“The dirty secret of data science / data analysis right now is that what everyone talks about is machine learning, Kaggle competitions, “deep learning”, or other things. This is because it’s sexy and it sounds good. The truth is that 80% of what people actually do is data munging and data visualization.”
Most courses on data analysis try to teach you a bit about everything, and end up becoming full PhD level degrees that will take 5-10 years to complete.
For this course, we will take a slightly different approach. Rather than study everything there is about data analysis, we will take a few practical examples and analyse them in Python, learning the mindset you need to work with large datasets.
Pre-requisites: Basic knowledge of Python.
Topics we will cover
1. Introduction to Pandas, SQL, simple plotting with small datasets.
2. We have a large 4GB csv file that will not open in any application. What do we do? We transfer it to a SQL database of course. This makes it easy to query and ask questions.
3. The UK government releases a Excel file with all accidents in the UK over the last 30 years. Though it is 700MB, which isn’t very large at all, Excel still fails to open it.
The problem is, the file is too large to analyse by hand. What if we just want to look at accidents that occurred in London in July 2000 and save them to another Excel file? What if we want to know about accidents that killed at least 10 people due to snow in London? Pandas makes this sort of analysis quite easy, and that’s what we’ll look at.

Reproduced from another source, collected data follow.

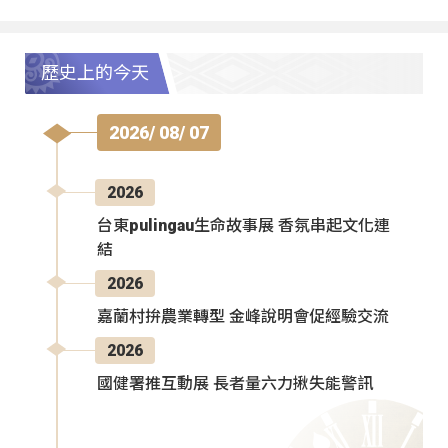
歷史上的今天
2026/ 08/ 07
2026
台東pulingau生命故事展 香氛串起文化連
結
2026
嘉蘭村拚農業轉型 金峰說明會促經驗交流
2026
國健署推互動展 長者量六力揪失能警訊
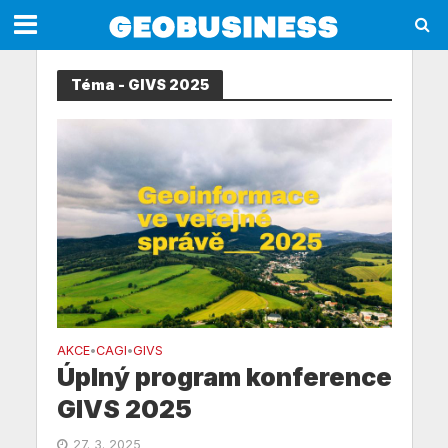
Téma - GIVS 2025
AKCE
CAGI
GIVS
•
•
Úplný program konference
GIVS 2025
27. 3. 2025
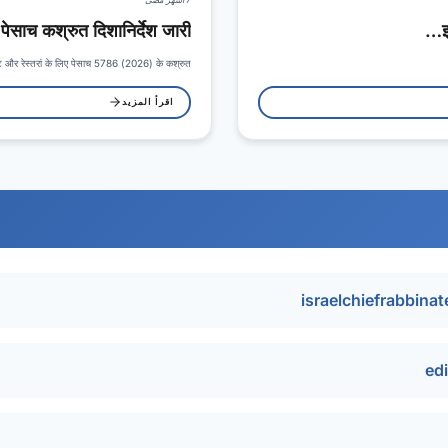
पेसाच कश्रुत दिशानिर्देश जारी
्केट और रेस्तरां के लिए पेसाच 5786 (2026) के कश्रुत…
اقرأ المزيد
israelchiefrabbin
ed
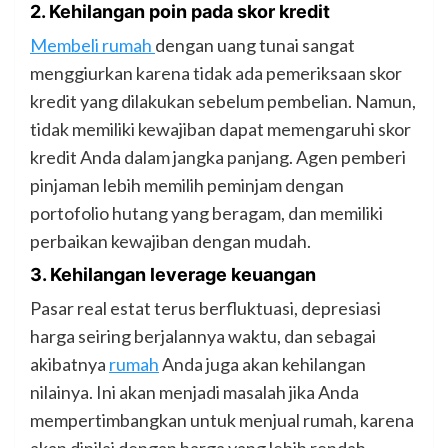
2. Kehilangan poin pada skor kredit
Membeli rumah
dengan uang tunai sangat
menggiurkan karena tidak ada pemeriksaan skor
kredit yang dilakukan sebelum pembelian. Namun,
tidak memiliki kewajiban dapat memengaruhi skor
kredit Anda dalam jangka panjang. Agen pemberi
pinjaman lebih memilih peminjam dengan
portofolio hutang yang beragam, dan memiliki
perbaikan kewajiban dengan mudah.
3. Kehilangan leverage keuangan
Pasar real estat terus berfluktuasi, depresiasi
harga seiring berjalannya waktu, dan sebagai
akibatnya
rumah
Anda juga akan kehilangan
nilainya. Ini akan menjadi masalah jika Anda
mempertimbangkan untuk menjual rumah, karena
akan dinilai dengan harga yang lebih rendah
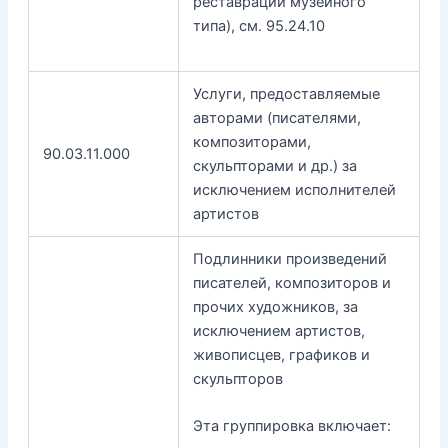
реставрации музейного
типа), см. 95.24.10
Услуги, предоставляемые
авторами (писателями,
композиторами,
90.03.11.000
скульпторами и др.) за
исключением исполнителей
артистов
Подлинники произведений
писателей, композиторов и
прочих художников, за
исключением артистов,
живописцев, графиков и
скульпторов
Эта группировка включает:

4. Many times, the data we want is spread all over in multiple files, and we have to munge it together to make any sense of it. The analytics to my website are spread over different csv files. We will see how to combine them to get coherent results.
5. The Enron email set. More than 2.5 GB, they contain thousands and thousands of emails sent by Enron employees before the company went bust. We will look at how to analyse file where data is spread over thousands of text files in hundreds of folders, and finding data is like sorting through a haystack.
Specifically, we will find out who sent and received the most emails at Enron, and which domains were most popular.